The GIA was then under the rule of Antar Zouabri, who had “excommunicated” Algerian society for failing to heed his threat not to vote in the presidential election of 1995. As a result, the recalcitrant population was to be punished for having “abandoned [Islam] and having been discouraged from fighting against its enemies.” As the GIA became increasingly isolated because of its uncompromising position, it found itself logistically asphyxiated. It’s in this context that collective killing became a means of imposing obedience in a strategic and highly competitive environment. The Bentalha massacre was a consequence.

Yet the massacre was also part of a particularly tragic sequence of similar atrocities elsewhere. Some weeks earlier, on the night of August 28, Raïs, a village situated 20 kilometers from Algiers, experienced a terrible attack in which around 300 people were killed. Similarly, on September 7–8, in Sidi-Youcef, a district on the outskirts of the capital, some 90 people were massacred. The GIA’s aim was to move its operations closer to Algiers, at a time when the group had been weakened both by the security forces and internal purges, while also guaranteeing access to the hinterland where its bases were located.
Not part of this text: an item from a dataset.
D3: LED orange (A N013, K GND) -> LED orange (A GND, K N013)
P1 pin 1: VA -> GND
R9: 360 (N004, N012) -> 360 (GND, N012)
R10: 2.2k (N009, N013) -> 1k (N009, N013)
The Bentalha massacre was well-organized and coordinated. One group of attackers advanced to plant bombs at the doors of homes to ensure the population would not be able to fire at a second group of militants entering the village. The attackers were accompanied by two women from the village, referred to by villagers as the “women of Djeha,” who sought to avenge the killing of their son and brother, a GIA combatant. They held lists of names and addresses of the families to be exterminated. A third group, known as the debbahines, or cutthroats, followed, their role being to slaughter the inhabitants with knives. This group was itself divided into two: those entering homes and killing the inhabitants; and those who remained outside, preventing the victims from escaping and finishing off those who had been defenestrated but had not died.
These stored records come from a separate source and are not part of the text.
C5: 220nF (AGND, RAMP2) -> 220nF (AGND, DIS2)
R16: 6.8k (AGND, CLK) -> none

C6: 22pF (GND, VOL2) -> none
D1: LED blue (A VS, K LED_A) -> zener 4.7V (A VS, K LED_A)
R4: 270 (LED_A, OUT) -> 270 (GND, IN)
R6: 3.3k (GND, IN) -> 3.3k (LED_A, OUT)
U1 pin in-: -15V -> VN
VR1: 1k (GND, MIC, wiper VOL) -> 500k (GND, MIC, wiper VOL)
The cruelty of the Bentalha, Raïs, and Sidi-Youcef massacres, the number of victims in each location, the non-intervention of the security forces, and the attempt by officials to minimize the numbers of victims, led many people to interpret this as a deliberate attempt by the authorities to hide their involvement in what happened. The murkiness of the situation contributed greatly to the spread of such a belief. While it is true that the security forces often used indiscriminate violence against the population, which contributed greatly to the radicalization of the youth, there is no proof whatsoever of their implication in these massacres. I was able to confirm this after almost two years of conducting fieldwork in Bentalha.

Two decades later, the Bentalha massacre remains an open wound for the survivors. One of them was Nabil, who lost his mother, sisters, and cousins. As he later told me, “The terrorists succeeded that night. They killed us all, even the survivors.”